ASSIGNMENT: Please retype the rows from their first line through the line containing "כונן ה-SSD בנפח 512GB מעניק", with both ends included and every character kept unchanged.

[Stored data entries]
•••••
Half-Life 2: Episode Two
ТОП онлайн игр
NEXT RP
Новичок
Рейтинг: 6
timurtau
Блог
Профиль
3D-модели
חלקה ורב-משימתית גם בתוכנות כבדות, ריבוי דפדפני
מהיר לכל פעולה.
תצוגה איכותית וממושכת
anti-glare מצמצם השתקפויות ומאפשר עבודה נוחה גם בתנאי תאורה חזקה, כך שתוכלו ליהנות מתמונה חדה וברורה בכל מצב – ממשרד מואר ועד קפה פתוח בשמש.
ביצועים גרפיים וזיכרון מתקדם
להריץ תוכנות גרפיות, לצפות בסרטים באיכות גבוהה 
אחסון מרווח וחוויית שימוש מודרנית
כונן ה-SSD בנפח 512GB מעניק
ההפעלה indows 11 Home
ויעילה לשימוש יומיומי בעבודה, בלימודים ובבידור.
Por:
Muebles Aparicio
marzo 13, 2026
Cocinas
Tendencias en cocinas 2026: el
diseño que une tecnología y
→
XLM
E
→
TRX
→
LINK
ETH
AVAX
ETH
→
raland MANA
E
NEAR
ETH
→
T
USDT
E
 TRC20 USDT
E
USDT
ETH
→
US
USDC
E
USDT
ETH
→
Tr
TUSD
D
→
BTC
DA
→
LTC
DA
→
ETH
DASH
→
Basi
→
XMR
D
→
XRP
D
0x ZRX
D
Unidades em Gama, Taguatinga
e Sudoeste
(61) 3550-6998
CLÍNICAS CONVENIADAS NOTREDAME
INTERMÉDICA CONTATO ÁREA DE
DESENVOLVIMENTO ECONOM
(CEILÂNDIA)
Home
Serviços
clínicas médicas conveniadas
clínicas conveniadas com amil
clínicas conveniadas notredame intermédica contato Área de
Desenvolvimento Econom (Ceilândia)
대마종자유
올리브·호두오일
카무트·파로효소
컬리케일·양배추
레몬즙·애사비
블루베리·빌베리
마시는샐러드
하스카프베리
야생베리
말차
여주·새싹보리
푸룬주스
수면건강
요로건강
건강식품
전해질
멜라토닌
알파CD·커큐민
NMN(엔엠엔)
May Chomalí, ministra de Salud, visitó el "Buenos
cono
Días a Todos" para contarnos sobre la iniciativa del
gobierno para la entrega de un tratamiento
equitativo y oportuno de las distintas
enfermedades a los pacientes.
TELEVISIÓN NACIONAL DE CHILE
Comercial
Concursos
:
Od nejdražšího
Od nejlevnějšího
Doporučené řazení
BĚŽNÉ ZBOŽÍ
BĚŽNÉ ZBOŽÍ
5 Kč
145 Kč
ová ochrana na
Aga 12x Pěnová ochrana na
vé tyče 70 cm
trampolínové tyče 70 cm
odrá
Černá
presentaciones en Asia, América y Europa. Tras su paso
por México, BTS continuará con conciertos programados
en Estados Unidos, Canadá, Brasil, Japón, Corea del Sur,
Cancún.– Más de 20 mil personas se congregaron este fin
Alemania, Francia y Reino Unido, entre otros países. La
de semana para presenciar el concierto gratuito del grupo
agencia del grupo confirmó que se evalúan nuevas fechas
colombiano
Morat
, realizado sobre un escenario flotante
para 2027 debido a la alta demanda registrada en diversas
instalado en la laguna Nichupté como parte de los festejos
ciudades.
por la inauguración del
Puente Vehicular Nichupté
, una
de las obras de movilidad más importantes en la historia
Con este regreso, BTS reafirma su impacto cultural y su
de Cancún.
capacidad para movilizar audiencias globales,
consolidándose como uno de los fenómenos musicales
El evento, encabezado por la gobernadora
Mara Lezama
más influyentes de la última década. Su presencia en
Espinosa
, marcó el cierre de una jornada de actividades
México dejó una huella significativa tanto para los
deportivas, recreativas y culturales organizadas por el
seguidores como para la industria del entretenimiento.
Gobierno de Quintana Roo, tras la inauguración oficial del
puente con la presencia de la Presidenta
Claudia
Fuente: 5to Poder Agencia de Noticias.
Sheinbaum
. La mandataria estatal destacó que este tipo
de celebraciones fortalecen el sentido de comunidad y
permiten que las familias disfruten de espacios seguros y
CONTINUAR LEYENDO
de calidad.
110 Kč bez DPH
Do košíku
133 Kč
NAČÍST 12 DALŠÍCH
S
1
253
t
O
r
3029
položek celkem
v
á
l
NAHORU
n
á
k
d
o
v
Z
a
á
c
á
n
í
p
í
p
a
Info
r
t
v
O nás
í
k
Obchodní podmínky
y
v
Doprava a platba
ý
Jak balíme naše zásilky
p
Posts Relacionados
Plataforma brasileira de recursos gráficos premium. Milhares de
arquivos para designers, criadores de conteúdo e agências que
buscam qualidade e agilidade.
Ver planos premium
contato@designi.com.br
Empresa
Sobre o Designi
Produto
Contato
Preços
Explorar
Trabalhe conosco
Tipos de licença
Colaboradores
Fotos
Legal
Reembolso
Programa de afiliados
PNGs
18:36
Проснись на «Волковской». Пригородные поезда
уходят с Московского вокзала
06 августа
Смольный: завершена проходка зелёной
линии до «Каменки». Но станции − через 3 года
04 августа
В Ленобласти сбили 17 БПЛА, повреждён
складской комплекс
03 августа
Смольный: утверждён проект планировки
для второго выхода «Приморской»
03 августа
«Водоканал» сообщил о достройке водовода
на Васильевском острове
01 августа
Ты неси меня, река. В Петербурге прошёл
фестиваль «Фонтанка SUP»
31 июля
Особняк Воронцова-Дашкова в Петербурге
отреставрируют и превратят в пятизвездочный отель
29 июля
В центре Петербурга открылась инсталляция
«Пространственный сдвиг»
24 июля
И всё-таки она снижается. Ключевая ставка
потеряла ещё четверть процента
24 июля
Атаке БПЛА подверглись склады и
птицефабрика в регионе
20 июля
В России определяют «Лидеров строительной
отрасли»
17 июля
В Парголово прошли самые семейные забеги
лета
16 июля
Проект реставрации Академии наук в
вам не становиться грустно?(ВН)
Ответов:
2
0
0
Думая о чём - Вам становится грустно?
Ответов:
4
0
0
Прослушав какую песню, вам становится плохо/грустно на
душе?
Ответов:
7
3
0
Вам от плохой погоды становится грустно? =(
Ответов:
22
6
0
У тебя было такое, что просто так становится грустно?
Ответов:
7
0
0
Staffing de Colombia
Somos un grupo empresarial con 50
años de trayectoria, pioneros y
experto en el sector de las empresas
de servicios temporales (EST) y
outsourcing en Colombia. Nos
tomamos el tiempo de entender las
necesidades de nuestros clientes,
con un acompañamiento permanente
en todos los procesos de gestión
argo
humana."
•••••
YOUR RESPONSE:
Half-Life 2: Episode Two
ТОП онлайн игр
NEXT RP
Новичок
Рейтинг: 6
timurtau
Блог
Профиль
3D-модели
חלקה ורב-משימתית גם בתוכנות כבדות, ריבוי דפדפני
מהיר לכל פעולה.
תצוגה איכותית וממושכת
anti-glare מצמצם השתקפויות ומאפשר עבודה נוחה גם בתנאי תאורה חזקה, כך שתוכלו ליהנות מתמונה חדה וברורה בכל מצב – ממשרד מואר ועד קפה פתוח בשמש.
ביצועים גרפיים וזיכרון מתקדם
להריץ תוכנות גרפיות, לצפות בסרטים באיכות גבוהה 
אחסון מרווח וחוויית שימוש מודרנית
כונן ה-SSD בנפח 512GB מעניק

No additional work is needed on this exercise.